2014 yılında Penguen dergisine gittim dediniz. Karikatürlerinizi verdiniz ve onlar hemen yayınlandı mı yoksa bir süreç yaşandı mı?

2014’de karikatürlerim yayımlanmaya başladı ama ben zaten 2006’dan beri dergilere gidip geliyordum. Yani “karikatürlerimi bıraktım, dergiye alıp baktım yayımlanmıştı” gibi bir durum olmadı. Genelde dergilerin editörlerinin yaklaşımı biraz beklemek, izlemek oluyor.
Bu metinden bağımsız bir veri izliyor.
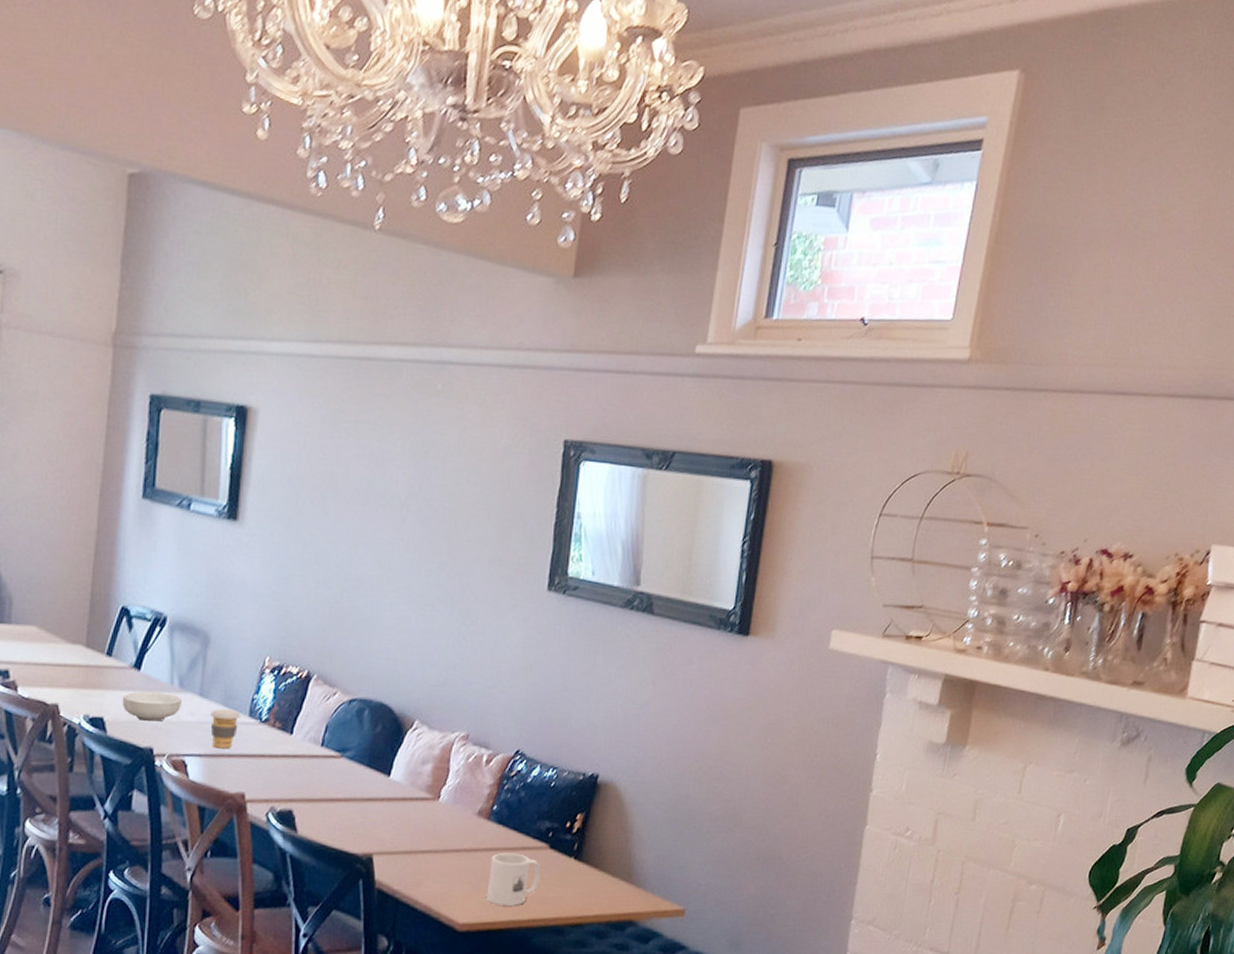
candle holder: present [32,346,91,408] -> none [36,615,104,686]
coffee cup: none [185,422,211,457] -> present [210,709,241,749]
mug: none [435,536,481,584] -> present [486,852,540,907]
Çünkü karikatür çizmek yorucu temposu olan, haftalık yapılan bir iş. Ne kadar yetenekli olursanız olun temposunu yakalayamadığınız sürece çok zorlanıyorsunuz.

Peki karikatür çizmek zor mu?

Karikatür her alanla ilgili olduğu için her şeyi bilmek zorunda olduğunuz, her üniteden sorumlu olduğunuz bir sınav gibi olduğunuz için tabii ki zor. Gündemi yakalamanız lazım. Günceli biliyor olmanız lazım. Kültür- sanat, siyaset, spor birçok konuda bilginizin olması gerekiyor ki bir şeyler çıkartabilin. Zihnimiz dev bir çöplük. O çöplüğün içinde doneleri bir araya getirip ortaya bir şeyler çıkartmak zor. Çünkü dünya çok hızlı bir yer. O hıza yetişmek, o hızın bir parçası olmak hayli zor bir iş.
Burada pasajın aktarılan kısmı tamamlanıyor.